Сага о Бельфлёрах - Оутс Джойс Кэрол. Страница 27

— Необходимым?

— Я не могу объяснить.

Они уже много месяцев не занимались любовью. Гидеон вспоминал об этом с мрачной грустью, впрочем, мудрее всего было вообще не вспоминать. Она отлучила его от постели из-за излишней тревожности и мнительности (доктор Дженсен, напротив, заверил Гидеона, что секс, во всяком случае, осторожный, никоим образом не вредит ребенку в утробе, по крайней мере, до последнего месяца или двух. Однако разговор этот состоялся еще до того, как плод разросся до таких размеров). Даже будучи взрослым и уже отцом, Гидеон не мог определиться, каким образом мужчине следует вести себя с женщиной, не желающей заниматься с ним любовью и постоянно отвергающей его: он полагал, что женщина, даже женщина простая и скромная, обладает всеми преимуществами, обладает властью. Ни в чем эта власть заключается, ни как завладевает мужчиной, сказать он не мог, однако о ее зловещей силе знал наверняка.

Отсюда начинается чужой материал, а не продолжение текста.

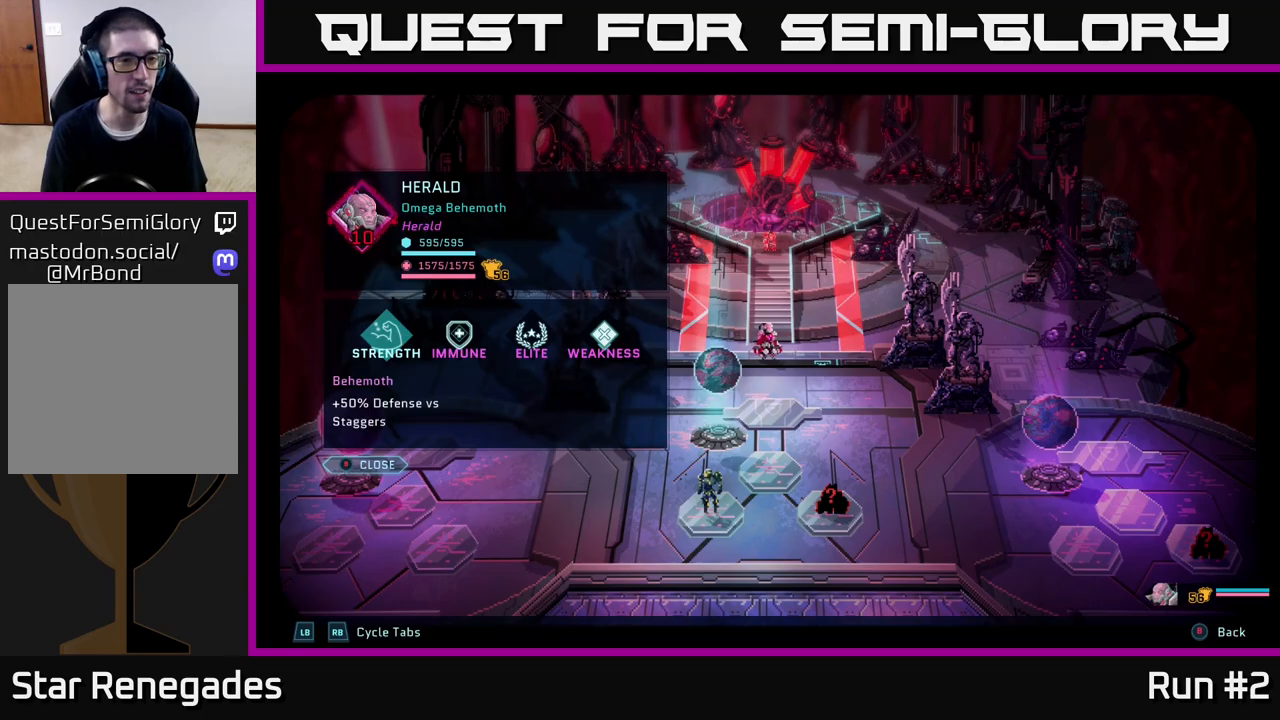
{"buttons": [], "left_stick": "center", "right_stick": "center", "events": []}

— Прежде ты моими лошадьми не интересовалась, — сухо бросил Гидеон, — ты же прямо как твоя несносная мать — порицаешь всякого рода азартные игры. А сейчас ты словно даешь мне разрешение…

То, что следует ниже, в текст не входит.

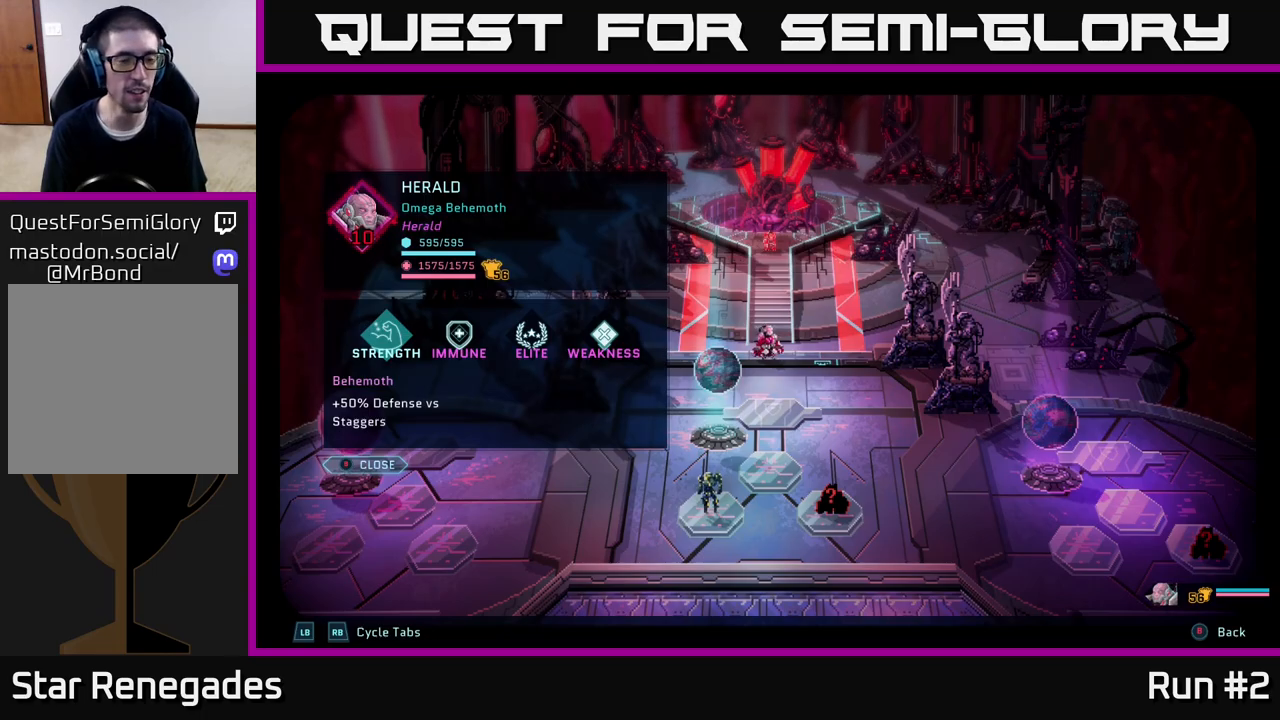
{"buttons": [], "left_stick": "center", "right_stick": "center", "events": [[167, "B", "down"], [300, "B", "up"]]}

Лея взглянула на котенка, который принялся царапать ей лодыжку. С усилием, тихо кряхтя, она нагнулась и ухватила котенка за шкирку. Потеряв опору, крошечное существо начало отбиваться и мяукать. Гидеон посмотрел на котенка и перевел взгляд на жену, зачарованный видом ее рыжих, блестящих на солнце волос, сраженный чувством, которое не в силах был осмыслить. Он любил ее, он был беспомощен перед фактом своей любви к ней, однако это новое чувство, казалось, способно было поглотить даже любовь. Как и его предки по мужской линии, как добрую сотню лет назад сам Жан-Пьер, Гидеон сейчас смотрел в лицо столь откровенно чужое, столь далекое от всех его мечтаний, что смирился со своей судьбой.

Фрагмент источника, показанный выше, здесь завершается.